• _Instruction_:
Skip any image you find and restate the rest of the data word for word.

Circuit design data:

-*-

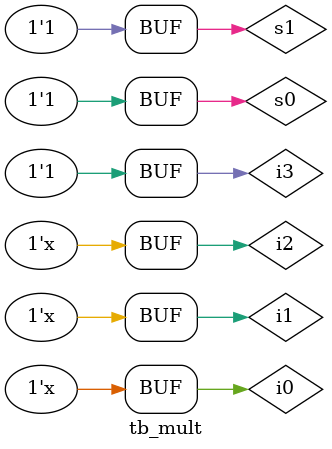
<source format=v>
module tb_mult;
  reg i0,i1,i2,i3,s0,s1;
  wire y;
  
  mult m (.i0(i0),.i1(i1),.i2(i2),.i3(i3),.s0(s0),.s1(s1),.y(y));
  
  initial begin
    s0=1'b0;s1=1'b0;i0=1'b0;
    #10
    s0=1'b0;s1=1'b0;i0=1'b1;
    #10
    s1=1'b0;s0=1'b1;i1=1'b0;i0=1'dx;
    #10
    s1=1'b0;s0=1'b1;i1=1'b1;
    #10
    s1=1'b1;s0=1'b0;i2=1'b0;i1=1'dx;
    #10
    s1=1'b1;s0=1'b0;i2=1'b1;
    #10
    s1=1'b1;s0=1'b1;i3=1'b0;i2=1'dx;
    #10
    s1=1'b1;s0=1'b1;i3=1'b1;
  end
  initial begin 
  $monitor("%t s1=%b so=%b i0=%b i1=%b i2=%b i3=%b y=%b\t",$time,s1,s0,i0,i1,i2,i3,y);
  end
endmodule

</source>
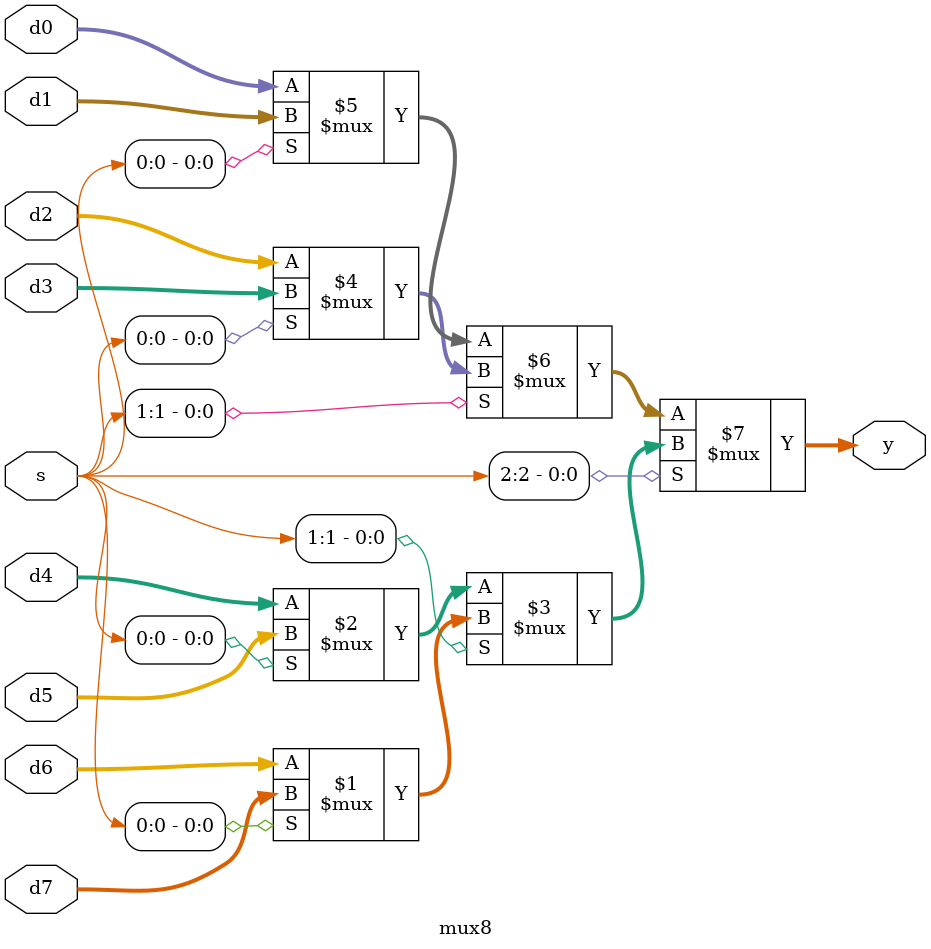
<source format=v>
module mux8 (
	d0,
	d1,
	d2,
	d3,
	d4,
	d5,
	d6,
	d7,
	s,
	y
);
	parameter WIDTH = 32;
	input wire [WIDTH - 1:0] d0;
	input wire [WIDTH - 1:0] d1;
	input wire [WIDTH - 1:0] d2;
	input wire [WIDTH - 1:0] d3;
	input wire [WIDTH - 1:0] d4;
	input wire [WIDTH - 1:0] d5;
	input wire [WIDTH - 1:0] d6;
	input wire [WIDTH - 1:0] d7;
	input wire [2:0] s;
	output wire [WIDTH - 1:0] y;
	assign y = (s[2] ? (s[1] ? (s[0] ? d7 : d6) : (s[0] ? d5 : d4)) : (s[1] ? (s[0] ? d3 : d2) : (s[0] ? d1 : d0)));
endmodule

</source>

-*-

• _Solved exercise_:
<source format=v>
module tb_mult;
  reg i0,i1,i2,i3,s0,s1;
  wire y;
  
  mult m (.i0(i0),.i1(i1),.i2(i2),.i3(i3),.s0(s0),.s1(s1),.y(y));
  
  initial begin
    s0=1'b0;s1=1'b0;i0=1'b0;
    #10
    s0=1'b0;s1=1'b0;i0=1'b1;
    #10
    s1=1'b0;s0=1'b1;i1=1'b0;i0=1'dx;
    #10
    s1=1'b0;s0=1'b1;i1=1'b1;
    #10
    s1=1'b1;s0=1'b0;i2=1'b0;i1=1'dx;
    #10
    s1=1'b1;s0=1'b0;i2=1'b1;
    #10
    s1=1'b1;s0=1'b1;i3=1'b0;i2=1'dx;
    #10
    s1=1'b1;s0=1'b1;i3=1'b1;
  end
  initial begin 
  $monitor("%t s1=%b so=%b i0=%b i1=%b i2=%b i3=%b y=%b\t",$time,s1,s0,i0,i1,i2,i3,y);
  end
endmodule

</source>
<source format=v>
module mux8 (
	d0,
	d1,
	d2,
	d3,
	d4,
	d5,
	d6,
	d7,
	s,
	y
);
	parameter WIDTH = 32;
	input wire [WIDTH - 1:0] d0;
	input wire [WIDTH - 1:0] d1;
	input wire [WIDTH - 1:0] d2;
	input wire [WIDTH - 1:0] d3;
	input wire [WIDTH - 1:0] d4;
	input wire [WIDTH - 1:0] d5;
	input wire [WIDTH - 1:0] d6;
	input wire [WIDTH - 1:0] d7;
	input wire [2:0] s;
	output wire [WIDTH - 1:0] y;
	assign y = (s[2] ? (s[1] ? (s[0] ? d7 : d6) : (s[0] ? d5 : d4)) : (s[1] ? (s[0] ? d3 : d2) : (s[0] ? d1 : d0)));
endmodule

</source>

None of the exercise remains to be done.